• **Supplied text**:
* * * * *
Thursday, June 28, 2007

Lessons from Archery Camp



After the first day of archery camp, Minky jumped into the car full of excitement. “Every shot was a bullseye, Mommy!” he embellished. “I love archery! I’m really good at it!”

The next day, Minky’s brother joined in the fun. He had been absent the first night with a bug. After that night, Sony was thrilled by the experience but Minky was out of sorts. During class, the coach had sought me out to find out Sony’s experience level because Sony, a beginner with two less days of experience than Minky, was actually nailing bullseye after bullseye. Sony was a natural. Minky had gotten wind of the converstaion and had now decided that he hated archery.

“I stink at archery,” he told me the next day during a walk, “I’m no good at it.”

With the love of a mommy I responded, “But you loved it on Monday. You said you were really good at it.”

“Yeah, well…” Minky responded, “that was before Sony came. He’s better at it. Compare me to him and I’m no good.”

While Sony often lives in Minky’s shadow because Sony is a low maintenance, easy going kid and Minky is more high strung and demands more concerted effort and attention, Minky often lives in Sony’s shadow when it comes to academics. On that second day of camp, Minky had discovered that Sony could be good at something other than spelling, reading or math. His discovery of Sony’s natural archery talents had caused his own archery spotlight to dim - at least as far as he was concerned.
* * * * *
• **Exercise instructions**:
1: From the archery camp post, reproduce the passage that begins at the words "With the love" and stops after the words "he was concerned.".
2: According to the archery camp post, why was Sony absent on the first night of camp?
3: Translate this sentence from the archery camp post into Spanish: "The next day, Minky's brother joined in the fun."
* * * * *
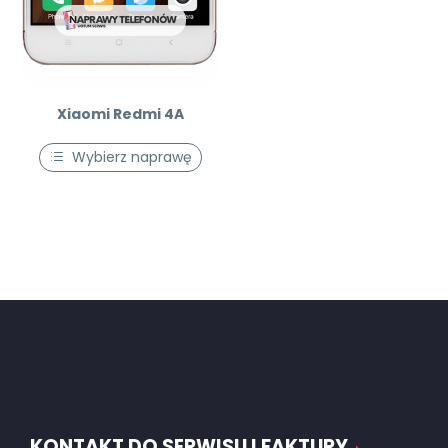
Xiaomi Redmi 4A
Wybierz naprawę
KONTAKT DO SERWISU I FAKTURY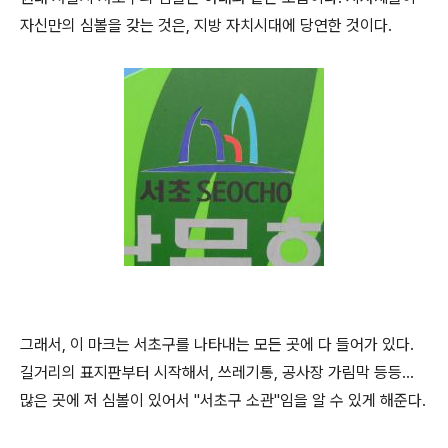
자신만의 심볼을 갖는 것은, 지방 자치시대에 당연한 것이다.
그래서, 이 마크는 서초구를 나타내는 모든 곳에 다 들어가 있다.
길거리의 표지판부터 시작해서, 쓰레기통, 공사장 가림막 등등...
많은 곳에 저 심볼이 있어서 "서초구 소관"임을 알 수 있게 해준다.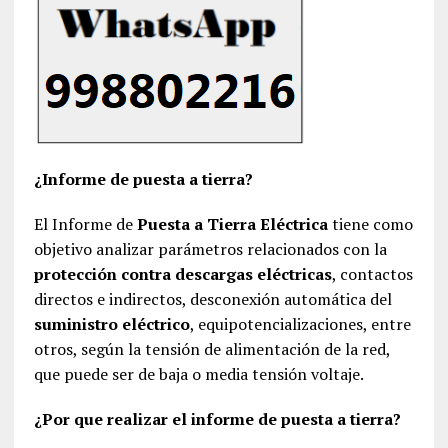
¿Informe de puesta a tierra?
El Informe de
Puesta a Tierra Eléctrica
tiene como
objetivo analizar parámetros relacionados con la
protección contra descargas eléctricas
, contactos
directos e indirectos, desconexión automática del
suministro eléctrico
, equipotencializaciones, entre
otros, según la tensión de alimentación de la red,
que puede ser de baja o media tensión voltaje.
¿Por que realizar el informe de puesta a tierra?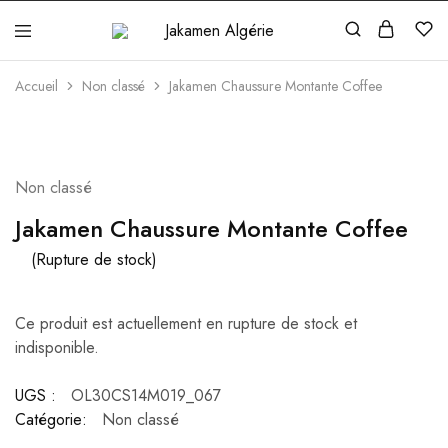
Jakamen
Algérie
Accueil
Non classé
Jakamen Chaussure Montante Coffee
ÉPUISÉ
Non classé
Jakamen Chaussure Montante Coffee
(Rupture de stock)
Ce produit est actuellement en rupture de stock et
indisponible.
UGS :
OL30CS14M019_067
Catégorie:
Non classé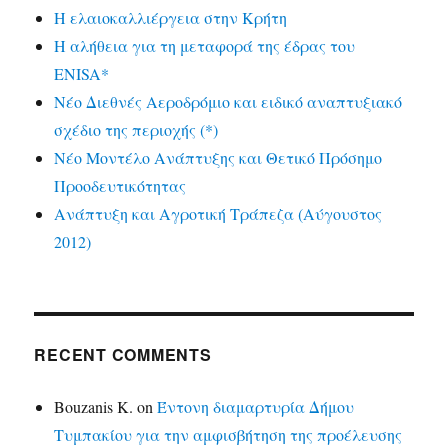
Η ελαιοκαλλιέργεια στην Κρήτη
Η αλήθεια για τη μεταφορά της έδρας του
ENISA*
Νέο Διεθνές Αεροδρόμιο και ειδικό αναπτυξιακό
σχέδιο της περιοχής (*)
Νέο Μοντέλο Ανάπτυξης και Θετικό Πρόσημο
Προοδευτικότητας
Ανάπτυξη και Αγροτική Τράπεζα (Αύγουστος
2012)
RECENT COMMENTS
Bouzanis K.
on
Έντονη διαμαρτυρία Δήμου
Τυμπακίου για την αμφισβήτηση της προέλευσης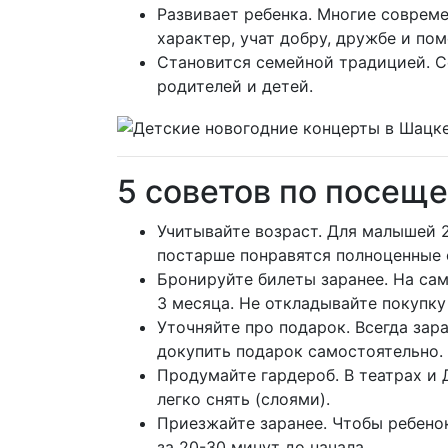
Развивает ребенка. Многие соврем
характер, учат добру, дружбе и по
Становится семейной традицией. С
родителей и детей.
5 советов по посещ
Учитывайте возраст. Для малышей 2
постарше понравятся полноценные 
Бронируйте билеты заранее. На са
3 месяца. Не откладывайте покупку
Уточняйте про подарок. Всегда зара
докупить подарок самостоятельно.
Продумайте гардероб. В театрах и 
легко снять (слоями).
Приезжайте заранее. Чтобы ребенок
за 20-30 минут до начала.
* * * * *
• **Numbered answers**:
1:
With the love of a mommy I responded, “But you loved it on Monday. You said you were really good at it.”

“Yeah, well…” Minky responded, “that was before Sony came. He’s better at it. Compare me to him and I’m no good.”

While Sony often lives in Minky’s shadow because Sony is a low maintenance, easy going kid and Minky is more high strung and demands more concerted effort and attention, Minky often lives in Sony’s shadow when it comes to academics. On that second day of camp, Minky had discovered that Sony could be good at something other than spelling, reading or math. His discovery of Sony’s natural archery talents had caused his own archery spotlight to dim - at least as far as he was concerned.

2: He was absent with a bug.

3: Al día siguiente, el hermano de Minky se unió a la diversión.